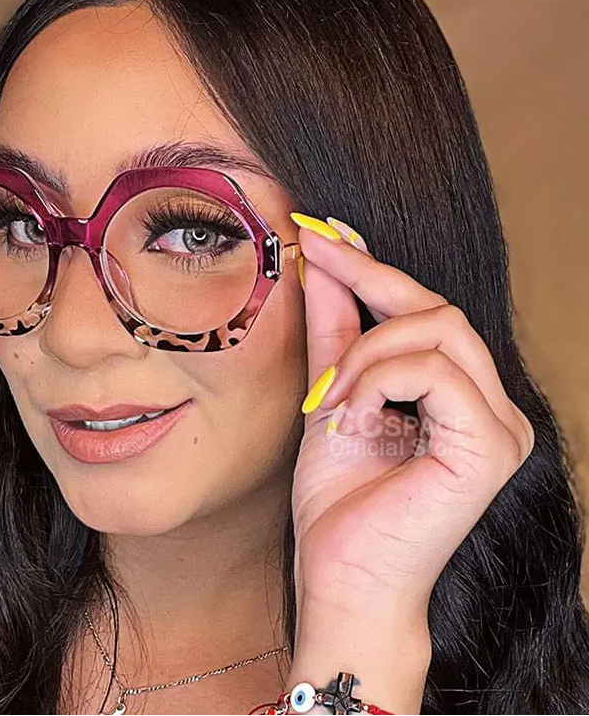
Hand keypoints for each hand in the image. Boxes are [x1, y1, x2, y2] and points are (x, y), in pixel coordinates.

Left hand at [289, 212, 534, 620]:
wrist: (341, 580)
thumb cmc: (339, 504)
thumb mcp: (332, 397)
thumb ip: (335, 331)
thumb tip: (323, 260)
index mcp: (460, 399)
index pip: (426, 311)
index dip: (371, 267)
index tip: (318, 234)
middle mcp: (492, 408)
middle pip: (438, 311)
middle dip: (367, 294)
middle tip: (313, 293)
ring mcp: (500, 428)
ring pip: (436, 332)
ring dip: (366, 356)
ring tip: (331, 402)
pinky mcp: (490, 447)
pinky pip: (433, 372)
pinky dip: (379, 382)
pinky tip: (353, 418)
• • •
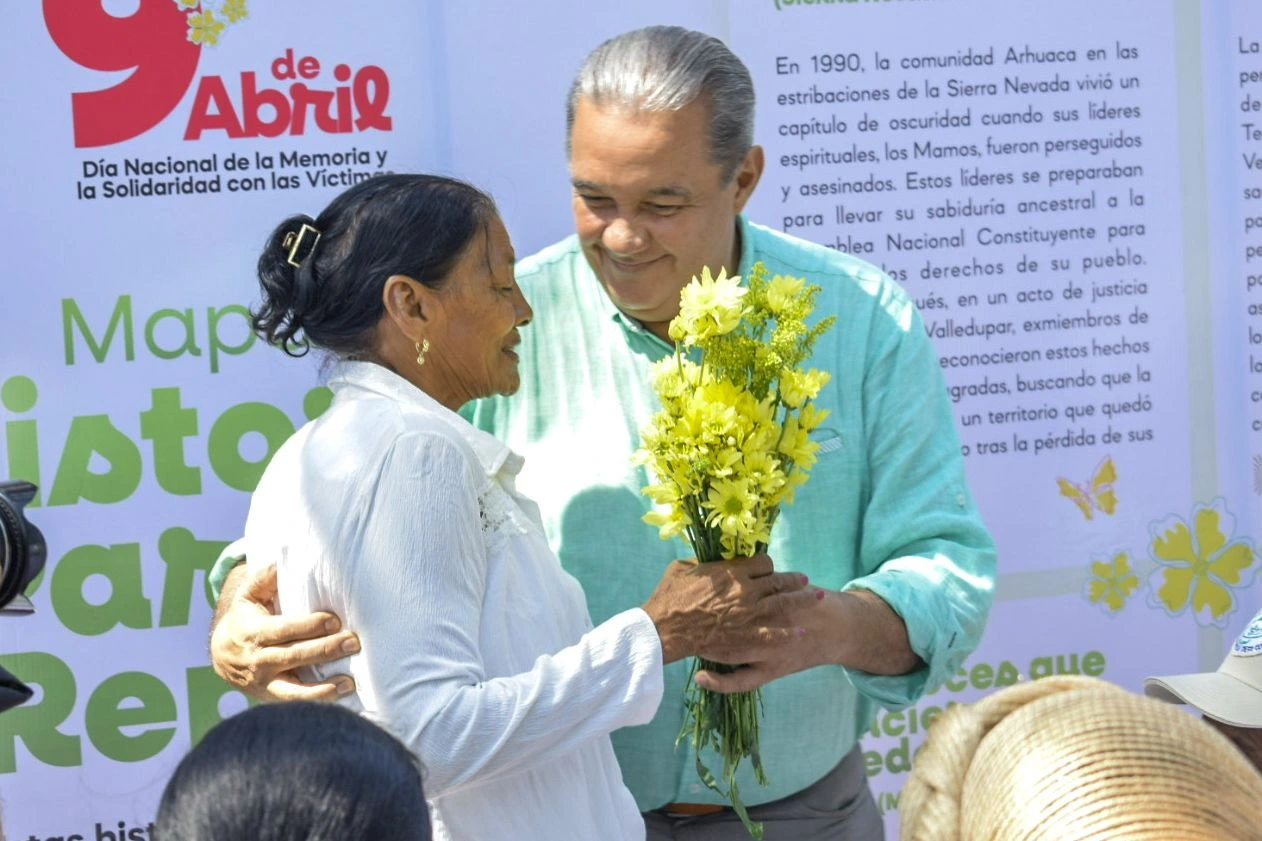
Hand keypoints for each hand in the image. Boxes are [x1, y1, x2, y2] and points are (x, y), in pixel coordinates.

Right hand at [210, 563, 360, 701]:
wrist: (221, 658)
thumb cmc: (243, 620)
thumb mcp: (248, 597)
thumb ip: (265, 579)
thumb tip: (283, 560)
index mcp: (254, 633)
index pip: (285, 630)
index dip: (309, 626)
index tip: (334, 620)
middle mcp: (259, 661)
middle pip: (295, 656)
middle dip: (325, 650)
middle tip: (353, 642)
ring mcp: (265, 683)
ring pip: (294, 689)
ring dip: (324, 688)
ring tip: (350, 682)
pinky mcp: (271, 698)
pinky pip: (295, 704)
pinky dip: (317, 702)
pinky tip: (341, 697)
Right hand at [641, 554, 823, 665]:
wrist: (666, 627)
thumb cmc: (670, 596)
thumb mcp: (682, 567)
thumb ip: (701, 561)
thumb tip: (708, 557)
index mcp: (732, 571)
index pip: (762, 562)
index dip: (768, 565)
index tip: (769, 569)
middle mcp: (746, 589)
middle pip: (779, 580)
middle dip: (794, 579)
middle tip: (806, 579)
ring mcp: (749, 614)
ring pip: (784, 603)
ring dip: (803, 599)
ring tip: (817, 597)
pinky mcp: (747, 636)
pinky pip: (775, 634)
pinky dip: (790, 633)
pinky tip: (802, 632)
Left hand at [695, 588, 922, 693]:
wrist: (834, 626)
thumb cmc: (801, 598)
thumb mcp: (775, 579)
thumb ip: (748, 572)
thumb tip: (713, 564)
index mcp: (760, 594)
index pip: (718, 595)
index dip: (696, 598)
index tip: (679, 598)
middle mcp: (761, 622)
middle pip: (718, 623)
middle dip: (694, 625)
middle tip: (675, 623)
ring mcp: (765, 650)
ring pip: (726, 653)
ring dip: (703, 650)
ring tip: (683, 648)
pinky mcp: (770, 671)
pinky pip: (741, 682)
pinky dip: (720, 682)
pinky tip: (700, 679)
• • •
- TASK DIRECTIONS
In the entries above, please find the line with "thumb mcp: (775, 579)" and the line with "pinky tip: (700, 679)", then write out exactly those two lines and every line between them, and nothing more.

- RESULT FOR THIS EXERCISE
thumb mcp: (775, 579)
thumb ip: (748, 572)
thumb tip: (713, 564)
index mcp: (760, 594)
index pip: (718, 595)
index dip: (696, 598)
index tip: (679, 598)
middle mcp: (761, 622)
middle pip: (718, 623)
middle dip: (694, 625)
middle tip: (675, 623)
ring mcp: (765, 650)
ring pip: (726, 653)
ring dip: (703, 650)
ring tip: (683, 648)
pinky mcp: (770, 671)
pinky pip: (741, 682)
pinky dip: (720, 682)
pinky tip: (700, 679)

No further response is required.